I’d pay on the car.

That’s what Dave recommends to. All the bills including the car, then the build up to 3-6 months of bills in savings
then the house.
That being said, I’m such a security freak I’m adding to my savings a small amount each month as I snowball. So I currently have about $2,500 in savings–about one month of our bills. I add 1/4 of any extra money I make each month to the savings account. I know it slows down my debt reduction, but I NEED that little security, especially in today’s economy. If I’m looking at the baby steps correctly, put the money on the car loan, as you are still in BS2 as long as you have the car loan.Paying off the house is BS6, although I like the way you think. Owning your home free and clear is tempting. I think I’d want to move that to BS4, once the EF is fully funded–6 months worth of expenses.

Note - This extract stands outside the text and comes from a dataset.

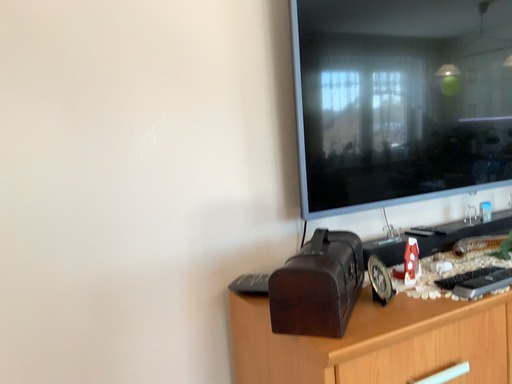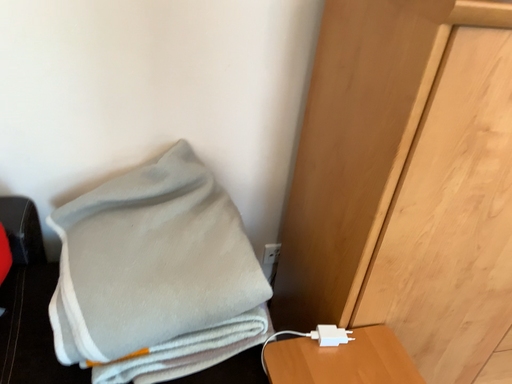
Question: How did the camera likely rotate when shooting the video?

Choices:
 (A) rotated left
 (B) rotated right

Answer: (A)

My 2 cents.

What do y’all think?

Over the last few days, my hubby and I have learned that he will be getting a nice bonus at work. We also got some “surprise” money on an insurance settlement. With those two checks, we’ll be able to pay off the last of our debt with the exception of my car and our house. We have the $1,000 emergency fund in the bank (it’s actually about $1,200) and we know that my husband’s job is secure.

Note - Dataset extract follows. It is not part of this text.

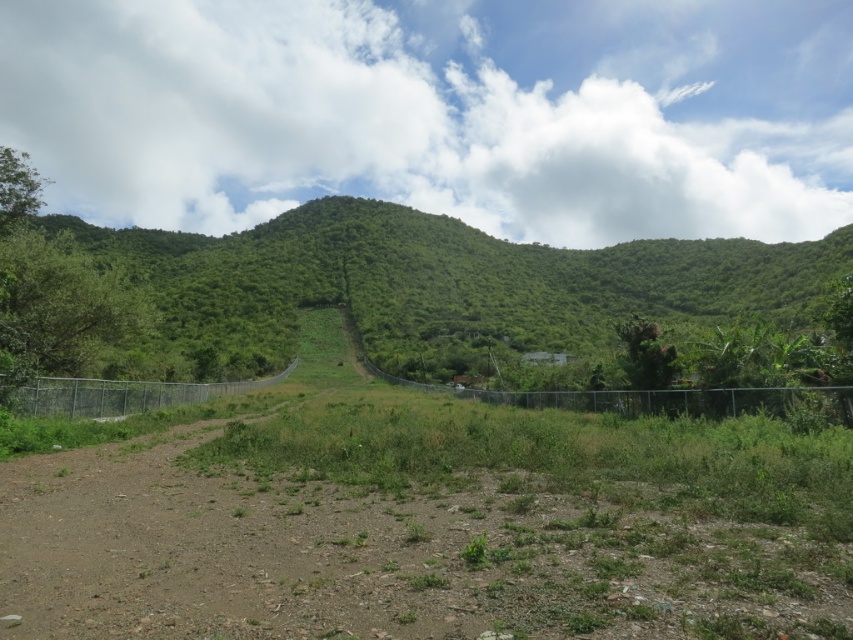
You are standing at the center of the image and want to reach the green leafy mountain at center. Given its coordinates, is it directly in front of you or to one side?

The green leafy mountain at center is located at coordinates point (432,288), which means it is directly in front of you since it is at the center of the image.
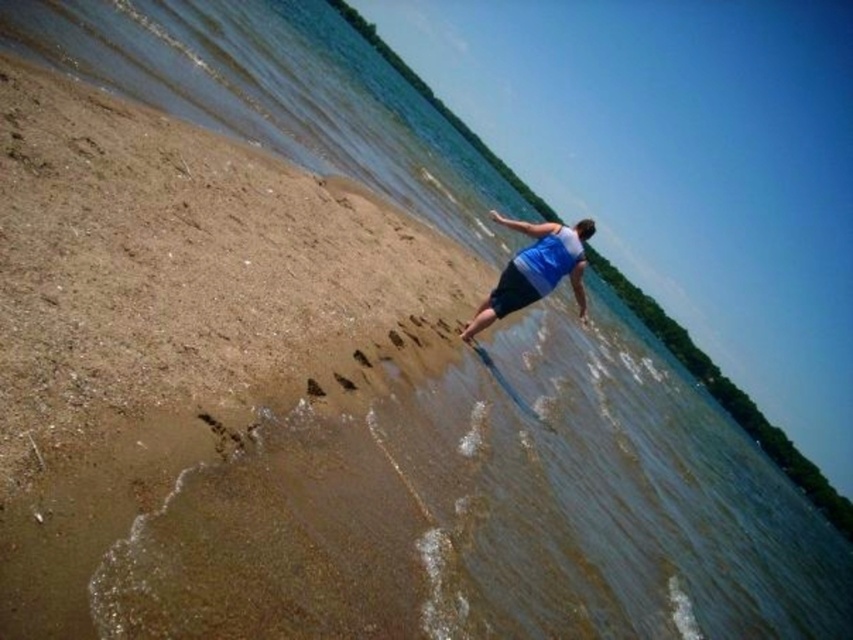
Question: Which point is closer to the camera?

So, my question is….should I take the money we’ve been throwing at paying off the bills and put that towards the car and the house? Or should I add to our emergency fund and keep paying what I have been on the car and the house. At the rate I’m going right now, my car will be paid off in two years. The house will be paid off October 2010
I have to admit, the thought of having the house, car and all bills paid off is mighty tempting. At the same time, I like the idea of having a cushion in the bank.